Exclude every picture and return the remaining entries below verbatim.

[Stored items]
::::::::::

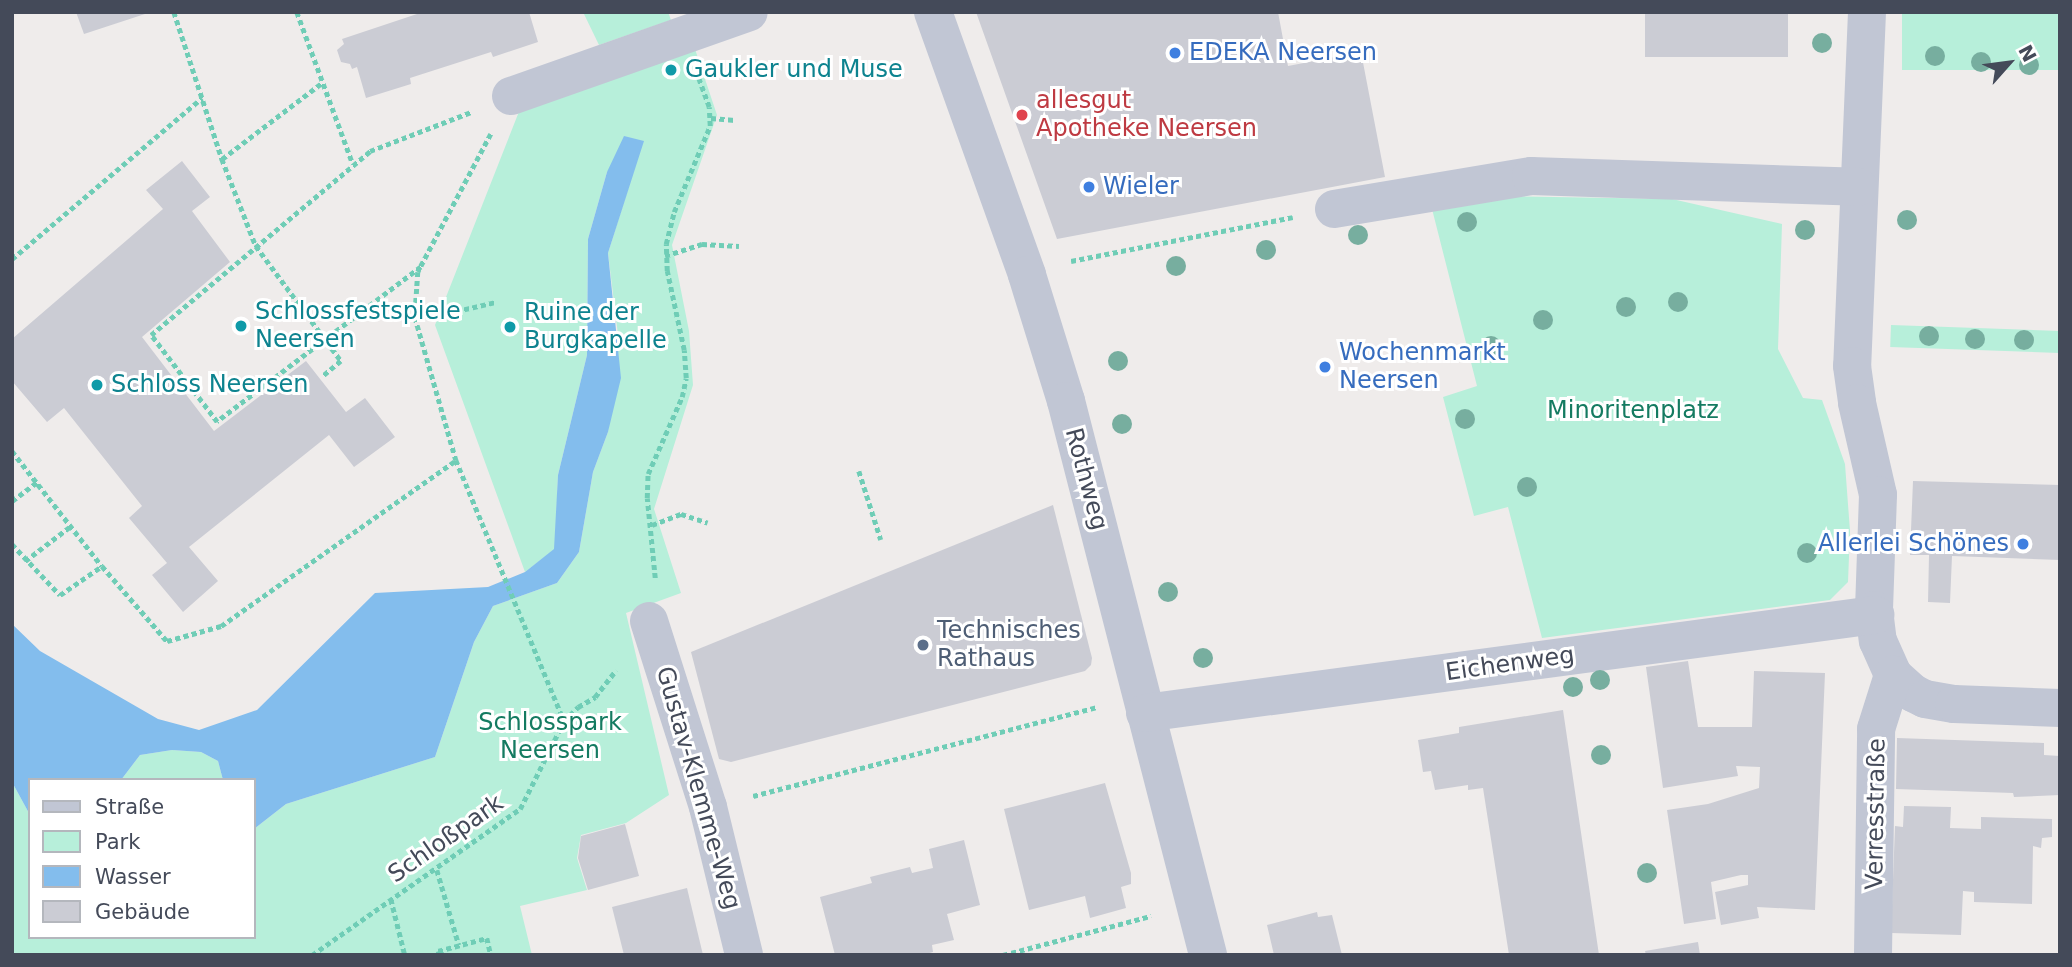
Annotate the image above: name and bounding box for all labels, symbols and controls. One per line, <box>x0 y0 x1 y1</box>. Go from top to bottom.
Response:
north arrow <box>1974 28 2044 98</box>
place label: EDEKA Neersen <box>1189 39 1377 67</box>
text: N <box>2014 41 2041 65</box>
marker: EDEKA Neersen <box>1167 45 1183 61</box>
place label: Gaukler und Muse <box>685 56 903 84</box>
marker: Gaukler und Muse <box>663 62 679 78</box>
place label: allesgut Apotheke Neersen <box>1036 87 1257 143</box>
marker: allesgut Apotheke Neersen <box>1014 107 1030 123</box>
place label: Wieler <box>1103 173 1179 201</box>
marker: Wieler <box>1081 179 1097 195</box>
place label: Schlossfestspiele Neersen <box>255 298 461 354</box>
place label: Ruine der Burgkapelle <box>524 299 667 355</box>
marker: Schlossfestspiele Neersen <box>233 318 249 334</box>
marker: Ruine der Burgkapelle <box>502 319 518 335</box>
place label: Wochenmarkt Neersen <box>1339 339 1506 395</box>
marker: Wochenmarkt Neersen <box>1317 359 1333 375</box>
place label: Schloss Neersen <box>111 371 308 399</box>
marker: Schloss Neersen <box>89 377 105 393</box>
park label: Minoritenplatz <box>1547 397 1719 425</box>
street label: Rothweg <box>1059 425 1113 533</box>
place label: Allerlei Schönes <box>1818 530 2009 558</box>
marker: Allerlei Schönes <box>2015 536 2031 552</box>
place label: Technisches Rathaus <box>937 617 1081 673</box>
marker: Technisches Rathaus <box>915 637 931 653</box>
street label: Eichenweg <box>1444 641 1576 687</box>
street label: Gustav-Klemme-Weg <box>650 663 746 913</box>
park label: Schlosspark Neersen <box>478 709 622 765</box>
street label: Verresstraße <box>1860 738 1892 890</box>
legend <box>28 778 256 939</box>
street label: Schloßpark <box>383 789 509 889</box>
text: Straße <box>95 795 164 819</box>
text: Park <box>95 830 140 854</box>
text: Wasser <box>95 865 171 889</box>
text: Gebäude <box>95 900 190 924</box>

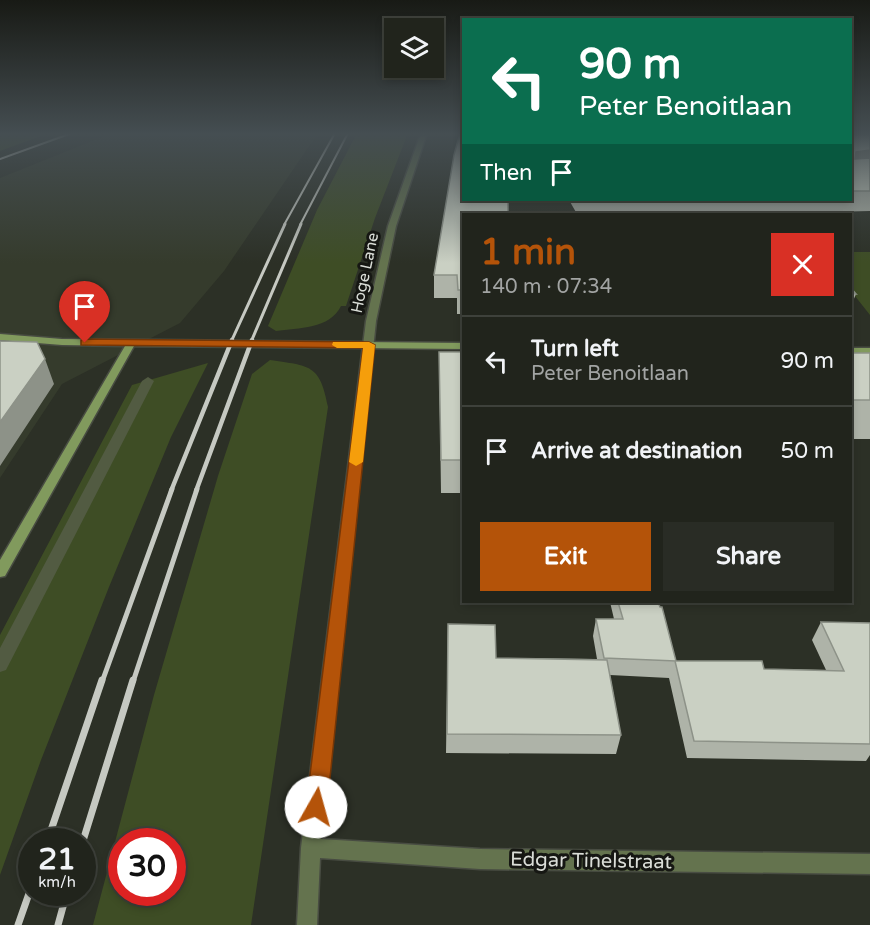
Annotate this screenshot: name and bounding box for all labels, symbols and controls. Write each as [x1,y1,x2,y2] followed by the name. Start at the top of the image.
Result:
[384,18,444,78] map controls
[384,18,444,78] button: layers
[579,39,681,90] text: 90 m
[480,42,558,120] icon: left
[579,90,792,123] text: Peter Benoitlaan
[545,156,578,189] icon: arrive
[480,160,533,186] text: Then
[347,231,383,315] street label: Hoge Lane
[480,231,576,274] text: 1 min
[771,233,834,296] button: close
[480,275,612,299] text: 140 m · 07:34
[59,281,110,343] pin
[68,290,101,323] icon: arrive
[531,336,619,362] text: Turn left
[480,345,513,378] icon: left
[780,348,834,374] text: 90 m
[531,362,689,386] text: Peter Benoitlaan
[480,435,513,468] icon: arrive
[531,438,742,464] text: Arrive at destination
[780,438,834,464] text: 50 m
[480,522,651,591] button: Exit
[663,522,834,591] button: Share
[284,775,348,839] position arrow
[108,828,186,906] speed limit sign: 30
[38,841,76,878] text: 21
[510,848,673,874] street label: Edgar Tinelstraat
[38,873,76,891] text: km/h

::::::::::

[WRITTEN RESPONSE]:
Annotate the image above: name and bounding box for all labels, symbols and controls. One per line, <box>x0 y0 x1 y1</box>. Go from top to bottom.
Response:
north arrow <box>1974 28 2044 98</box>
place label: EDEKA Neersen <box>1189 39 1377 67</box>
text: N <box>2014 41 2041 65</box>
marker: EDEKA Neersen <box>1167 45 1183 61</box>
place label: Gaukler und Muse <box>685 56 903 84</box>
marker: Gaukler und Muse <box>663 62 679 78</box>
place label: allesgut Apotheke Neersen <box>1036 87 1257 143</box>
marker: allesgut Apotheke Neersen <box>1014 107 1030 123</box>
place label: Wieler <box>1103 173 1179 201</box>
marker: Wieler <box>1081 179 1097 195</box>
place label: Schlossfestspiele Neersen <box>255 298 461 354</box>
place label: Ruine der Burgkapelle <box>524 299 667 355</box>
marker: Schlossfestspiele Neersen <box>233 318 249 334</box>
marker: Ruine der Burgkapelle <box>502 319 518 335</box>
place label: Wochenmarkt Neersen <box>1339 339 1506 395</box>
marker: Wochenmarkt Neersen <box>1317 359 1333 375</box>
place label: Schloss Neersen <box>111 371 308 399</box>
marker: Schloss Neersen <box>89 377 105 393</box>
park label: Minoritenplatz <box>1547 397 1719 425</box>
street label: Rothweg <box>1059 425 1113 533</box>
place label: Allerlei Schönes <box>1818 530 2009 558</box>
marker: Allerlei Schönes <box>2015 536 2031 552</box>
place label: Technisches Rathaus <box>937 617 1081 673</box>
marker: Technisches Rathaus <box>915 637 931 653</box>
street label: Eichenweg <box>1444 641 1576 687</box>
street label: Gustav-Klemme-Weg <box>650 663 746 913</box>
park label: Schlosspark Neersen <box>478 709 622 765</box>
street label: Verresstraße <box>1860 738 1892 890</box>
legend <box>28 778 256 939</box>
street label: Schloßpark <box>383 789 509 889</box>
text: Straße <box>95 795 164 819</box>
text: Park <box>95 830 140 854</box>
text: Wasser <box>95 865 171 889</box>
text: Gebäude <box>95 900 190 924</box>

Annotate this screenshot: name and bounding box for all labels, symbols and controls. Write each as [x1,y1,x2,y2] followed by the name. Start at the top of the image.
Result:
[384,18,444,78] map controls
[384,18,444,78] button: layers
[579,39,681,90] text: 90 m
[480,42,558,120] icon: left
[579,90,792,123] text: Peter Benoitlaan
[545,156,578,189] icon: arrive
[480,160,533,186] text: Then
[347,231,383,315] street label: Hoge Lane
[480,231,576,274] text: 1 min
[771,233,834,296] button: close
[480,275,612,299] text: 140 m · 07:34
[59,281,110,343] pin
[68,290,101,323] icon: arrive
[531,336,619,362] text: Turn left
[480,345,513,378] icon: left
[780,348,834,374] text: 90 m
[531,362,689,386] text: Peter Benoitlaan
[480,435,513,468] icon: arrive
[531,438,742,464] text: Arrive at destination
[780,438,834,464] text: 50 m
[480,522,651,591] button: Exit
[663,522,834,591] button: Share
[284,775,348,839] position arrow
[108,828,186,906] speed limit sign: 30
[38,841,76,878] text: 21
[510,848,673,874] street label: Edgar Tinelstraat
[38,873,76,891] text: km/h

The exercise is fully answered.